Content starts

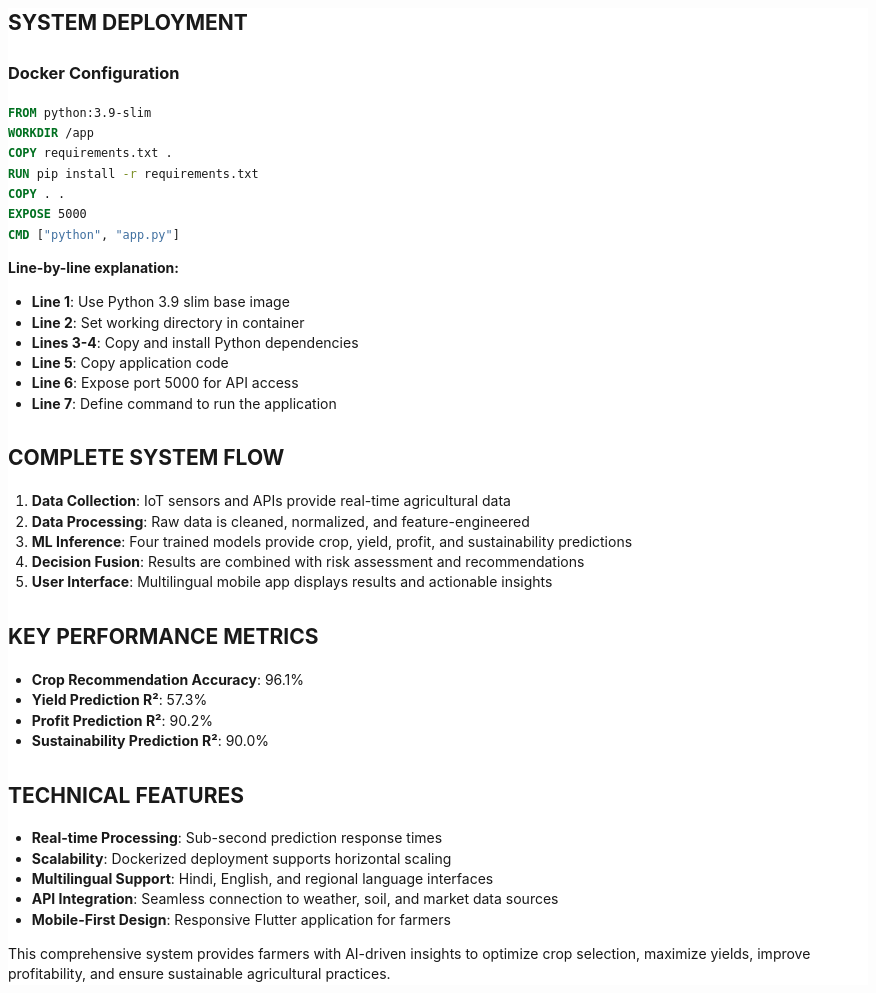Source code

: ## SYSTEM DEPLOYMENT

### Docker Configuration

```dockerfile
FROM python:3.9-slim
WORKDIR /app
COPY requirements.txt .
RUN pip install -r requirements.txt
COPY . .
EXPOSE 5000
CMD ["python", "app.py"]
```

**Line-by-line explanation:**

- **Line 1**: Use Python 3.9 slim base image
- **Line 2**: Set working directory in container
- **Lines 3-4**: Copy and install Python dependencies
- **Line 5**: Copy application code
- **Line 6**: Expose port 5000 for API access
- **Line 7**: Define command to run the application

## COMPLETE SYSTEM FLOW

1. **Data Collection**: IoT sensors and APIs provide real-time agricultural data
2. **Data Processing**: Raw data is cleaned, normalized, and feature-engineered
3. **ML Inference**: Four trained models provide crop, yield, profit, and sustainability predictions
4. **Decision Fusion**: Results are combined with risk assessment and recommendations
5. **User Interface**: Multilingual mobile app displays results and actionable insights

## KEY PERFORMANCE METRICS

- **Crop Recommendation Accuracy**: 96.1%
- **Yield Prediction R²**: 57.3%
- **Profit Prediction R²**: 90.2%
- **Sustainability Prediction R²**: 90.0%

## TECHNICAL FEATURES

- **Real-time Processing**: Sub-second prediction response times
- **Scalability**: Dockerized deployment supports horizontal scaling
- **Multilingual Support**: Hindi, English, and regional language interfaces
- **API Integration**: Seamless connection to weather, soil, and market data sources
- **Mobile-First Design**: Responsive Flutter application for farmers

This comprehensive system provides farmers with AI-driven insights to optimize crop selection,
maximize yields, improve profitability, and ensure sustainable agricultural practices.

Content ends

## [PROBLEM REQUIREMENTS]
Scan the records above for the string "farmers", then report every line that contains it.

## [ANSWER AREA]
- **Mobile-First Design**: Responsive Flutter application for farmers
This comprehensive system provides farmers with AI-driven insights to optimize crop selection,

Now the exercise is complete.